> **Your objective**
Below are records; please set down exactly the lines from the first through the one containing "high-resolution photomicrograph shows".

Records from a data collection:

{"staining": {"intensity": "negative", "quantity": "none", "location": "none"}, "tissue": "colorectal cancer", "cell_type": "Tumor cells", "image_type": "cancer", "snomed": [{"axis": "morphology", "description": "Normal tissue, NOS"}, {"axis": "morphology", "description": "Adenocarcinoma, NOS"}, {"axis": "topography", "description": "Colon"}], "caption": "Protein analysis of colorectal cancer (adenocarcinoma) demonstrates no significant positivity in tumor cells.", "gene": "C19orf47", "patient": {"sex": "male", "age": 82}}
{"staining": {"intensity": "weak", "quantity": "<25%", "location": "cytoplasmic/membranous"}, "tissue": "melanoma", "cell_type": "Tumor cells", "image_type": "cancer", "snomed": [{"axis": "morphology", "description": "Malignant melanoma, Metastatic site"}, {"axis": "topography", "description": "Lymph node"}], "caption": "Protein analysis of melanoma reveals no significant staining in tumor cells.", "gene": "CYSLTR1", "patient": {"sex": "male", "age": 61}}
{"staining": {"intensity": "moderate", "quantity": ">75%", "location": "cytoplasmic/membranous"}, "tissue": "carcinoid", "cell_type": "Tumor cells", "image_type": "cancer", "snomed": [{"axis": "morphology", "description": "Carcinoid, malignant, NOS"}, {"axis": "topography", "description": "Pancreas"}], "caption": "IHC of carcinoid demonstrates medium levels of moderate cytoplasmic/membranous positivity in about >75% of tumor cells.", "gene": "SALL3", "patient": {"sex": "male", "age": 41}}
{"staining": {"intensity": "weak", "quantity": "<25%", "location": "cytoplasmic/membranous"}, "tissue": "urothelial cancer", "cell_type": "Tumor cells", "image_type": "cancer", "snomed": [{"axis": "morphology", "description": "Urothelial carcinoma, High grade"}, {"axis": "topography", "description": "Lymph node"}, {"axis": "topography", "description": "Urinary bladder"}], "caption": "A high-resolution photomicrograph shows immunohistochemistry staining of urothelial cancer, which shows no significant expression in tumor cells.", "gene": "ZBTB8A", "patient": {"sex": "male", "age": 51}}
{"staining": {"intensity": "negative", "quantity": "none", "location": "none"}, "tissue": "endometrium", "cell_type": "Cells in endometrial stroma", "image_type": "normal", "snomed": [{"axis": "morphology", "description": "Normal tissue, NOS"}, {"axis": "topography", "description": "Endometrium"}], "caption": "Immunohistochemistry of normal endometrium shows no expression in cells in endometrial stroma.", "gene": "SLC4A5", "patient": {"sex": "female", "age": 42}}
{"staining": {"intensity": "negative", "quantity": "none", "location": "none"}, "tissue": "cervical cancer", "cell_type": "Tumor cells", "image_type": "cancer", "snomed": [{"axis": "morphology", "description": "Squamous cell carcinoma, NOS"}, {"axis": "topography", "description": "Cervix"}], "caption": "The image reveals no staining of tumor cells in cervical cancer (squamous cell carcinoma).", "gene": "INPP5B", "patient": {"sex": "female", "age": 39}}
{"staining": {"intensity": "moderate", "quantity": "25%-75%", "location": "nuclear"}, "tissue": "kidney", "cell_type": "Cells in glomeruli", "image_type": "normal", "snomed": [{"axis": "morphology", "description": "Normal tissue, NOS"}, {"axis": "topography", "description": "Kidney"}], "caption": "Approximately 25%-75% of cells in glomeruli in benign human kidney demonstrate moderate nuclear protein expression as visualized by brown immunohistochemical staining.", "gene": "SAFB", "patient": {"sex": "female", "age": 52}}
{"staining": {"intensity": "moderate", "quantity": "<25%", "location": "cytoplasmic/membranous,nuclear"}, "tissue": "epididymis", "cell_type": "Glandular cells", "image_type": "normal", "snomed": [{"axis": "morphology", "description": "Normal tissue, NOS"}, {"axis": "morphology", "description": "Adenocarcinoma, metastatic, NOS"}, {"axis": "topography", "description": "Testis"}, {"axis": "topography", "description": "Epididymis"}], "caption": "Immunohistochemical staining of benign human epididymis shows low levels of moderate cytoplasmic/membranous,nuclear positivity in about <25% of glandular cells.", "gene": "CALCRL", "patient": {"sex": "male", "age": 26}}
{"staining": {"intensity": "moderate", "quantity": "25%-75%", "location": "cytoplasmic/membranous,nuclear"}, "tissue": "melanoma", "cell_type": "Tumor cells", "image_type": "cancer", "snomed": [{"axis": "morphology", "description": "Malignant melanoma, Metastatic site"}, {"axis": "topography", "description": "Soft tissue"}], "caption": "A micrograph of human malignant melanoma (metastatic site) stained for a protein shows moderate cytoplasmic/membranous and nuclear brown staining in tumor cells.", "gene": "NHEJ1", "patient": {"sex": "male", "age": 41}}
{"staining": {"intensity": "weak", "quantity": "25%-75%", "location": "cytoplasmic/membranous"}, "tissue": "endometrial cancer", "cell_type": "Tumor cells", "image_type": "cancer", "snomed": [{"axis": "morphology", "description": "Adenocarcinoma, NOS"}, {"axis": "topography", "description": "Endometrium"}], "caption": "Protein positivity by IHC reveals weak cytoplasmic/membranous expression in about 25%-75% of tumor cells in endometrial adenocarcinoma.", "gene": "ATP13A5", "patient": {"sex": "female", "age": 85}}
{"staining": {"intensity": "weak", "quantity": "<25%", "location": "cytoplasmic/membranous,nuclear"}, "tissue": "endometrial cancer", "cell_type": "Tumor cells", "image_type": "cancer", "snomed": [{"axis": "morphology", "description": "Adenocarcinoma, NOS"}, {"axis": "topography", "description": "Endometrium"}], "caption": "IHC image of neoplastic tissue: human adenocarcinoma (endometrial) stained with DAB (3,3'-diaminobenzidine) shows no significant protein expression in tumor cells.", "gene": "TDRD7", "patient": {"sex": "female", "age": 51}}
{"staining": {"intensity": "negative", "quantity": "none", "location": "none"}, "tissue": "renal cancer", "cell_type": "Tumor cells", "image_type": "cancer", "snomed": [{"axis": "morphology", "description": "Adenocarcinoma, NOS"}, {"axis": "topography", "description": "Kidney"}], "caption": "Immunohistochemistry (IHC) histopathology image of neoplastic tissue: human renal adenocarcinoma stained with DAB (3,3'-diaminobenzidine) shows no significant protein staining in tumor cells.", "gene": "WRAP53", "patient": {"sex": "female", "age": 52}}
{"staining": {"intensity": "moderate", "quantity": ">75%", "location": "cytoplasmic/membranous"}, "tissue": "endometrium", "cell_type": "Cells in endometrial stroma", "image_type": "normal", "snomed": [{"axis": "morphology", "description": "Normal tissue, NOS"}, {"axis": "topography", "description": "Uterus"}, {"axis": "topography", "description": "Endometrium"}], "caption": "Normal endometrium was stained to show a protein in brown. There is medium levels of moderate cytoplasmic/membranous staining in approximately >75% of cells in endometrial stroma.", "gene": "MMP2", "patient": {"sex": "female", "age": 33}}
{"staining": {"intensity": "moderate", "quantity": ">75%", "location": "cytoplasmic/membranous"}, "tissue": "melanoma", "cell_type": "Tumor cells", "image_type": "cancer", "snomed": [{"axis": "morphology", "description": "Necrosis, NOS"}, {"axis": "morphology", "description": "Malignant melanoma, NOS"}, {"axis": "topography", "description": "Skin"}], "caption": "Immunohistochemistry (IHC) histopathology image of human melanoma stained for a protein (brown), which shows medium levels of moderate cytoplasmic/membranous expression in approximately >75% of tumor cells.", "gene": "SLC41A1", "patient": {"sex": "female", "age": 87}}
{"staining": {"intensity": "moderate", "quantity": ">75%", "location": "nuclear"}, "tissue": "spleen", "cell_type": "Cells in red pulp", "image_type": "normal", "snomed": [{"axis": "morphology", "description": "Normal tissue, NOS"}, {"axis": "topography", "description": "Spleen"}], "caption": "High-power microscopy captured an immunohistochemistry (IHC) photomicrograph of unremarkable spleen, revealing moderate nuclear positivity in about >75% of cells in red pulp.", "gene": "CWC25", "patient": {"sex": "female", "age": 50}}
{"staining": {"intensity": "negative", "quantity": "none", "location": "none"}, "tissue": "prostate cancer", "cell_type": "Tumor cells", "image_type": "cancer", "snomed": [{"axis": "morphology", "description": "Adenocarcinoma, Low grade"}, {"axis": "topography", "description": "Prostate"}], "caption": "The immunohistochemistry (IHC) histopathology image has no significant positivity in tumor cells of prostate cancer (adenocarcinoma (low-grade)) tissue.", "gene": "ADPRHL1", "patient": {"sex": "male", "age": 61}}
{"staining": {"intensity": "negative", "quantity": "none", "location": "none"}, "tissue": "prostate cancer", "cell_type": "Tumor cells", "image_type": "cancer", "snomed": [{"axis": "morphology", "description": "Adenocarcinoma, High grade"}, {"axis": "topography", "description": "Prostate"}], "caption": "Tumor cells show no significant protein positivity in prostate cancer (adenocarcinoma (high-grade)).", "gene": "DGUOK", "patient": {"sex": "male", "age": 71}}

> **Response below**
{"staining": {"intensity": "negative", "quantity": "none", "location": "none"}, "tissue": "colorectal cancer", "cell_type": "Tumor cells", "image_type": "cancer", "snomed": [{"axis": "morphology", "description": "Normal tissue, NOS"}, {"axis": "morphology", "description": "Adenocarcinoma, NOS"}, {"axis": "topography", "description": "Colon"}], "caption": "Protein analysis of colorectal cancer (adenocarcinoma) demonstrates no significant positivity in tumor cells.", "gene": "C19orf47", "patient": {"sex": "male", "age": 82}}
{"staining": {"intensity": "weak", "quantity": "<25%", "location": "cytoplasmic/membranous"}, "tissue": "melanoma", "cell_type": "Tumor cells", "image_type": "cancer", "snomed": [{"axis": "morphology", "description": "Malignant melanoma, Metastatic site"}, {"axis": "topography", "description": "Lymph node"}], "caption": "Protein analysis of melanoma reveals no significant staining in tumor cells.", "gene": "CYSLTR1", "patient": {"sex": "male", "age": 61}}
{"staining": {"intensity": "moderate", "quantity": ">75%", "location": "cytoplasmic/membranous"}, "tissue": "carcinoid", "cell_type": "Tumor cells", "image_type": "cancer", "snomed": [{"axis": "morphology", "description": "Carcinoid, malignant, NOS"}, {"axis": "topography", "description": "Pancreas"}], "caption": "IHC of carcinoid demonstrates medium levels of moderate cytoplasmic/membranous positivity in about >75% of tumor cells.", "gene": "SALL3", "patient": {"sex": "male", "age": 41}}
{"staining": {"intensity": "weak", "quantity": "<25%", "location": "cytoplasmic/membranous"}, "tissue": "urothelial cancer", "cell_type": "Tumor cells", "image_type": "cancer", "snomed": [{"axis": "morphology", "description": "Urothelial carcinoma, High grade"}, {"axis": "topography", "description": "Lymph node"}, {"axis": "topography", "description": "Urinary bladder"}], "caption": "A high-resolution photomicrograph shows immunohistochemistry staining of urothelial cancer, which shows no significant expression in tumor cells.", "gene": "ZBTB8A", "patient": {"sex": "male", "age": 51}}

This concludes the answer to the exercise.